Tools
Back to paper: why analog planning is beating dashboards
Founders are cancelling the analytics stack and buying notebooks. The argument isn’t nostalgia — it’s that a dashboard measures and a page decides.

Maya Okonjo runs Fieldnote, a farm-logistics company with 22 employees and a routing engine that processes something like 40,000 delivery legs a week. Her planning system is a single ruled notebook, one page per week, three lines at the top. She has not opened the company’s executive dashboard since February. When asked whether it still exists, she said she assumed so, and that someone was probably paying for it.
This is not a Luddite position. Okonjo’s company is built on telemetry — every truck reports, every route is scored. The distinction she draws is between data the business needs and data she personally needs, and she is increasingly convinced those are different data, arriving at different speeds, for different jobs.
The dashboard measures, the page decides
The complaint founders make about dashboards is rarely that the numbers are wrong. It is that there are 40 of them, they refresh hourly, and none of them has an opinion. A dashboard will tell you churn moved from 3.1% to 3.4%. It will not tell you whether that is the thing to spend Tuesday on, because it does not know what else was on the table.
The Sherwood Index, which tracks tooling spend across roughly 1,200 private companies, found the median firm under 50 staff was paying for 6.4 analytics and planning products in 2025, up from 2.9 four years earlier. It also found that the median number of those products opened in a given week by the founder was one. The other 5.4 are, in effect, a subscription to the feeling of being informed.
Okonjo’s three lines are the week’s decisions — not tasks, decisions. Something with an answer that costs money either way. Last week’s page read: whether to keep the Marchford depot, whether to raise the co-op tier, whether to let Devi go. The satisfaction of the notebook, she says, is that a page has a bottom, and a screen doesn’t.

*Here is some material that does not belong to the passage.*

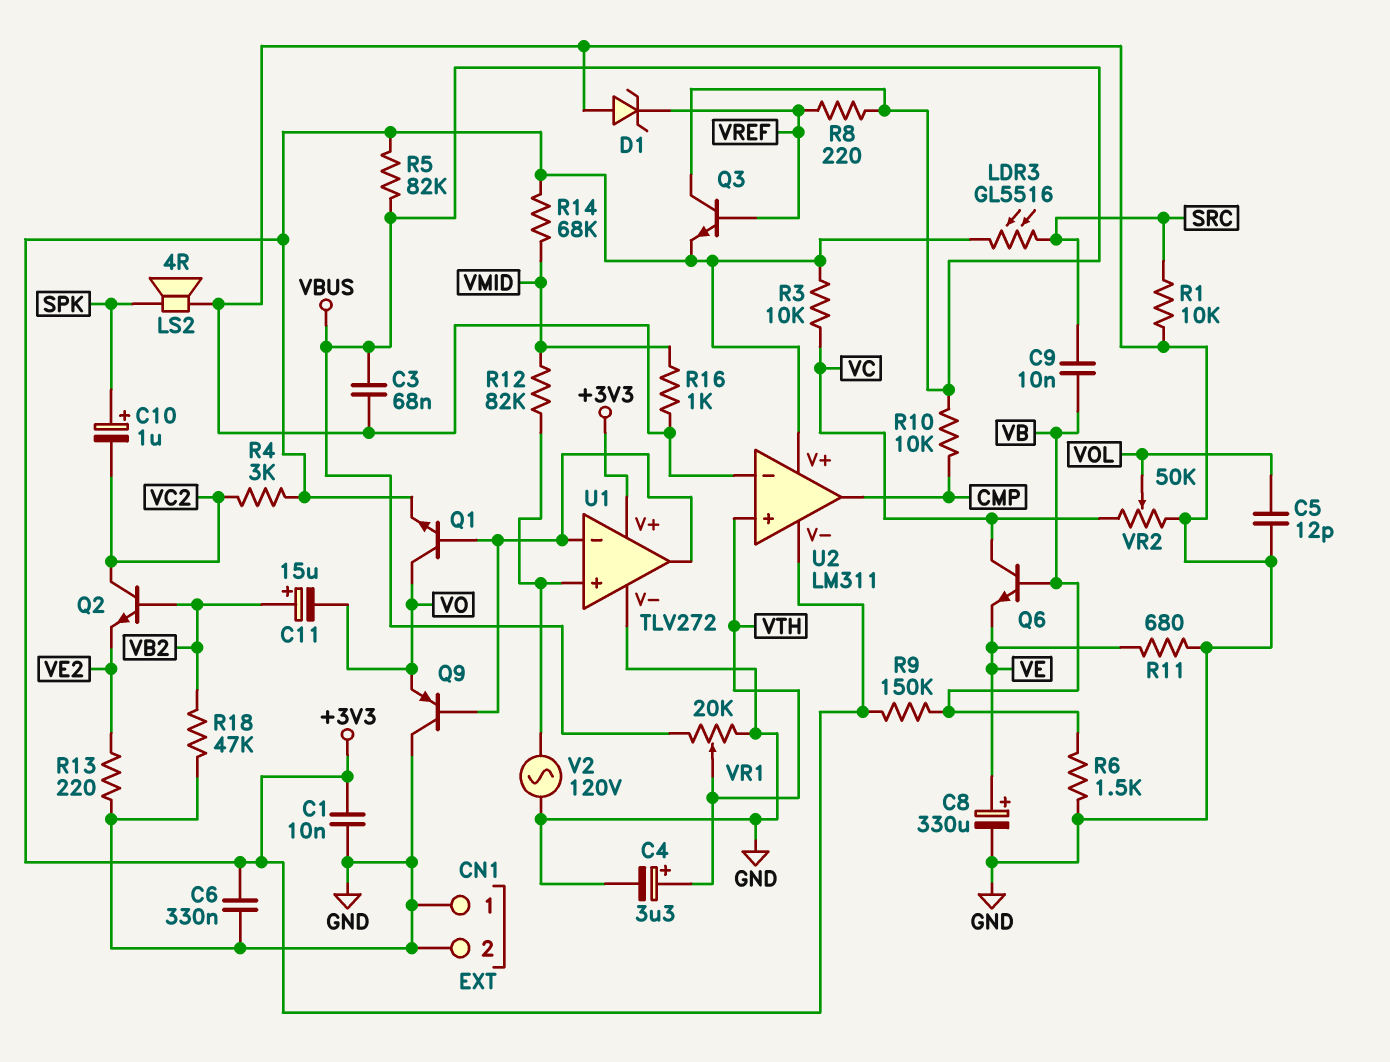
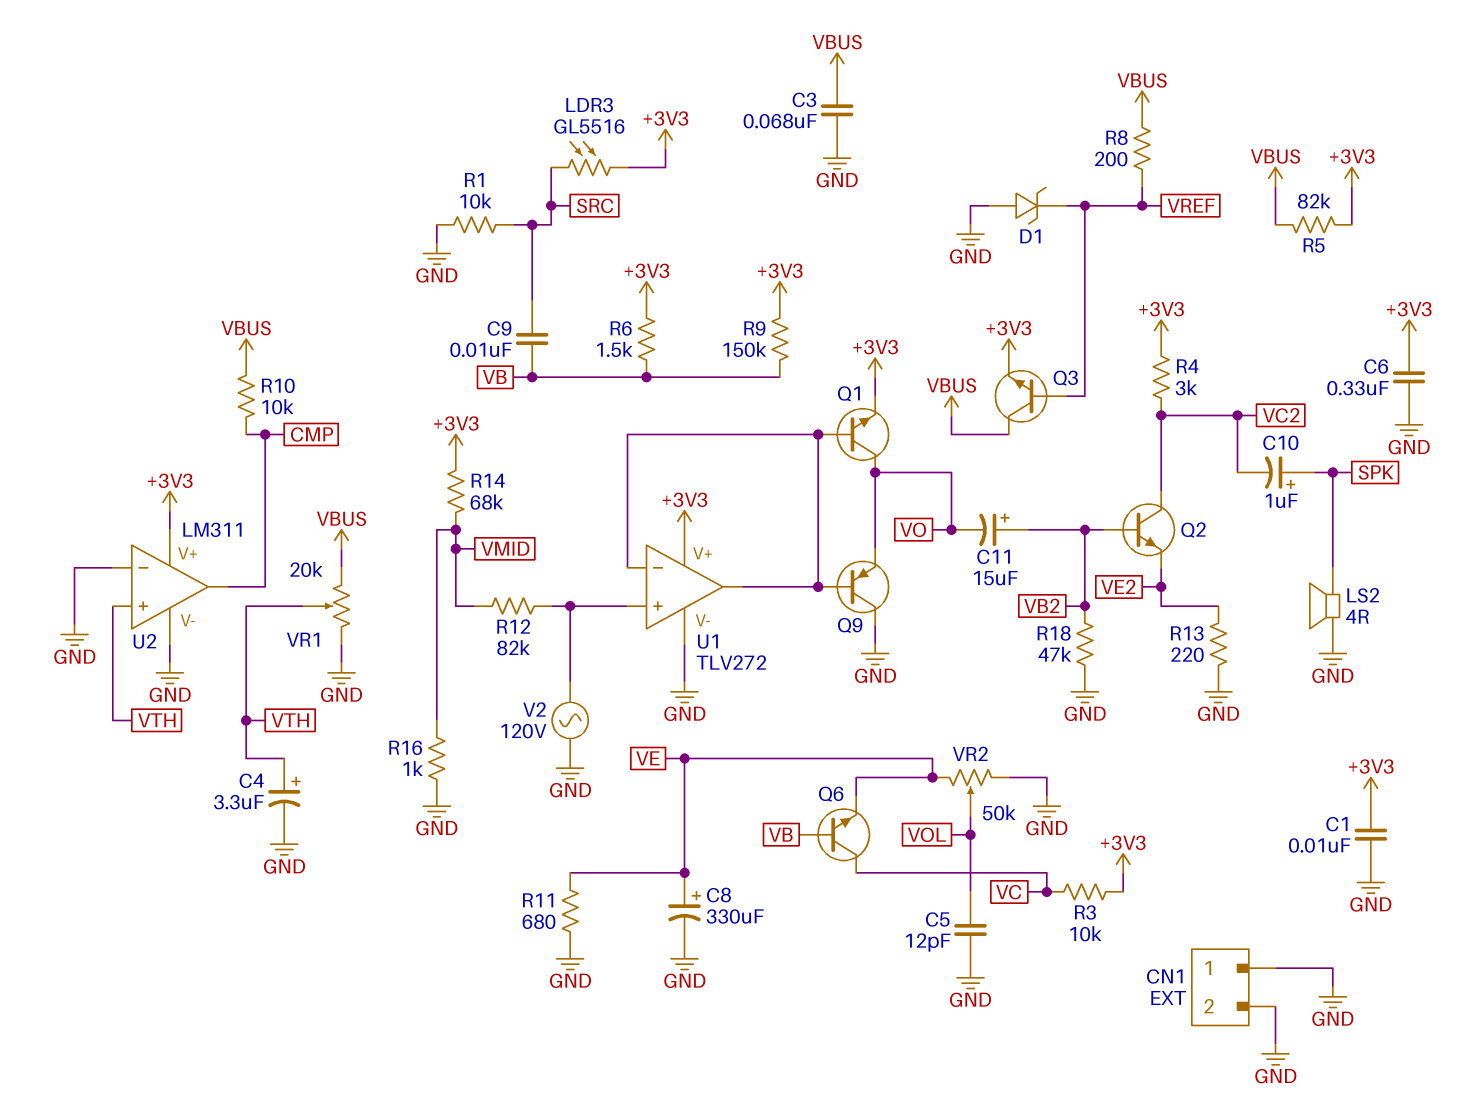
R6: 1.5k (GND, VB) -> 1.5k (+3V3, VB)
R8: 220 (VBUS, VREF) -> 200 (VBUS, VREF)
U2 pin V-: +3V3 -> GND
VR2: 50k (GND, VC, wiper VOL) -> 50k (GND, VE, wiper VOL)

The dashboard was answering questions I hadn’t asked, very quickly, forever. The notebook makes me write the question down first, and about half of them look stupid in my own handwriting.
What survives the switch
Nobody serious is running finance on paper. The founders doing this have drawn a boundary, and it lands in roughly the same place each time:
- Anything a customer or an auditor touches stays in software. This is not negotiable and nobody pretends otherwise.
- Anything that must be true at 3am — inventory, cash, uptime — stays in software, with alerts.

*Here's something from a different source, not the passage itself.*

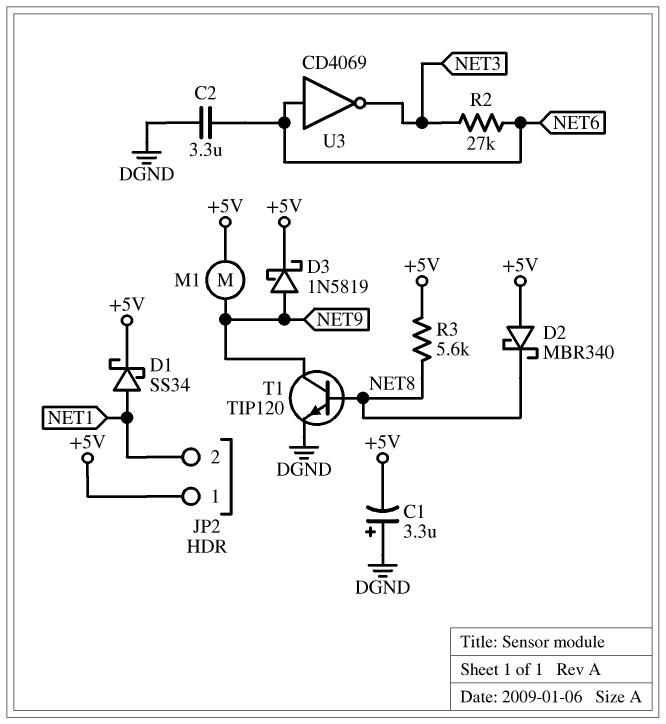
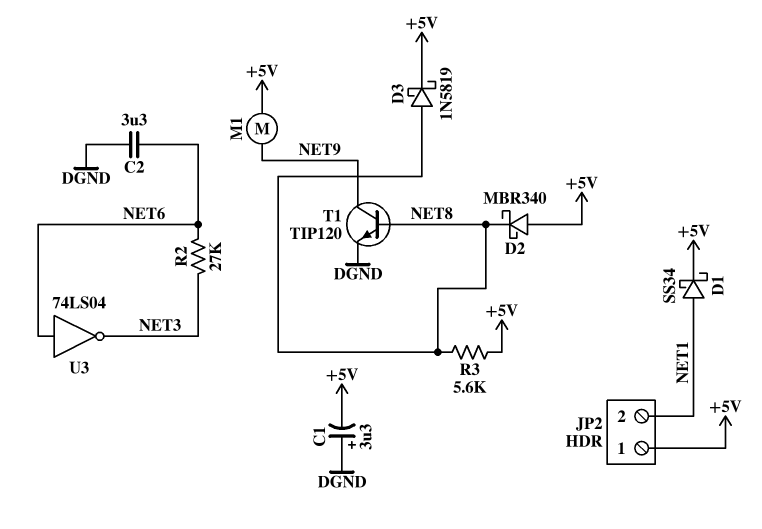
D3: schottky 1N5819 (A NET9, K +5V) -> schottky 1N5819 (A NET8, K +5V)
U3: NOT CD4069 (in NET6, out NET3) -> NOT 74LS04 (in NET6, out NET3)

- Weekly and quarterly decisions move to paper, because they are made once, by a person, at a desk.
- The paper is disposable. Nobody is building an archive. The notebook is a thinking surface, not a system of record — the moment it becomes a system of record it grows a schema and dies.

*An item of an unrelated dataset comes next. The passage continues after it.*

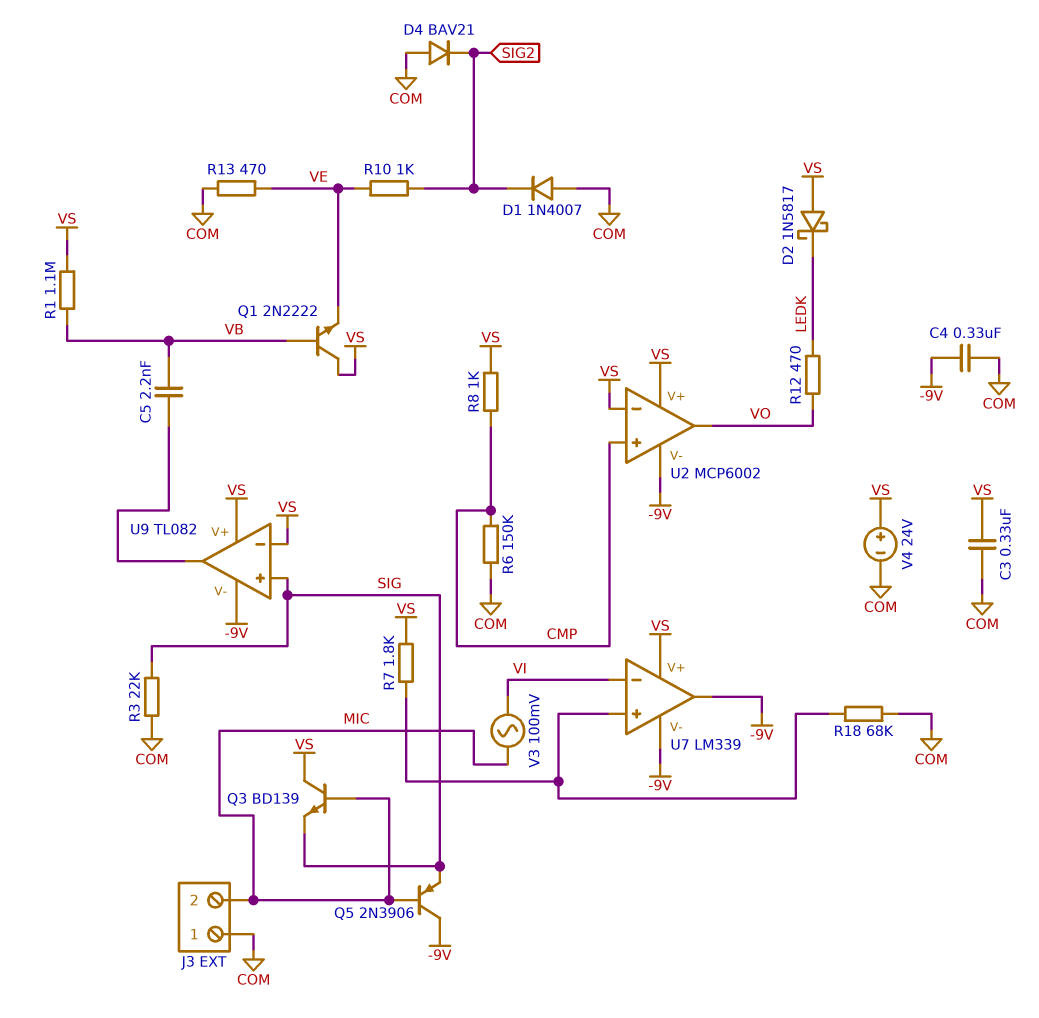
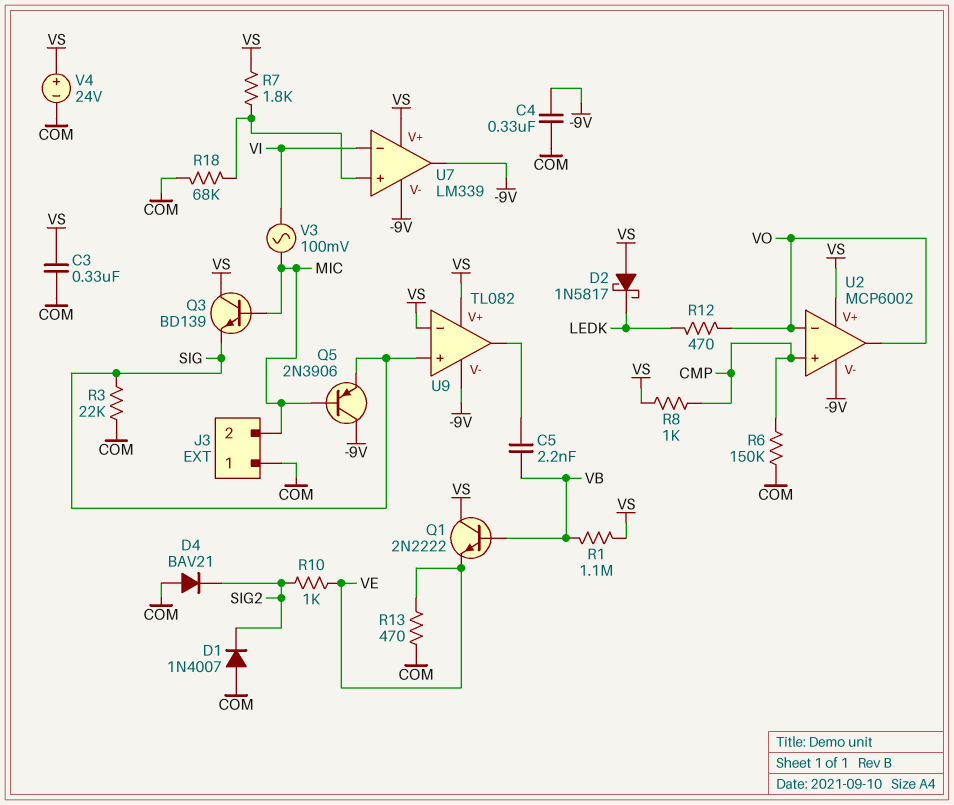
U2 pin in-: VS -> VO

That last point is where most attempts fail. A founder buys the notebook, likes it, and within a month has invented a numbering scheme, a colour code and a migration plan. Priya Nair at Loom&Co described going through this cycle twice before concluding that the correct move was to throw the pages away on Friday. “If it mattered, it’s in the software or it’s in my head,” she said. “If it’s in neither, it didn’t matter.”
There is a cheaper explanation for all of this than the philosophical one, and it may be the true one. Dashboards are built for people who need to explain a company to someone else — investors, boards, regional managers. Founders of bootstrapped companies of 20 people don’t have that audience. They have themselves, on a Sunday evening, trying to decide three things. Nobody has ever needed a filter and a date-range picker for that.
Sherwood’s figure for the median annual analytics spend at those firms was $18,400. A notebook is about eleven dollars, and the thing about eleven dollars is that you never once open it out of guilt.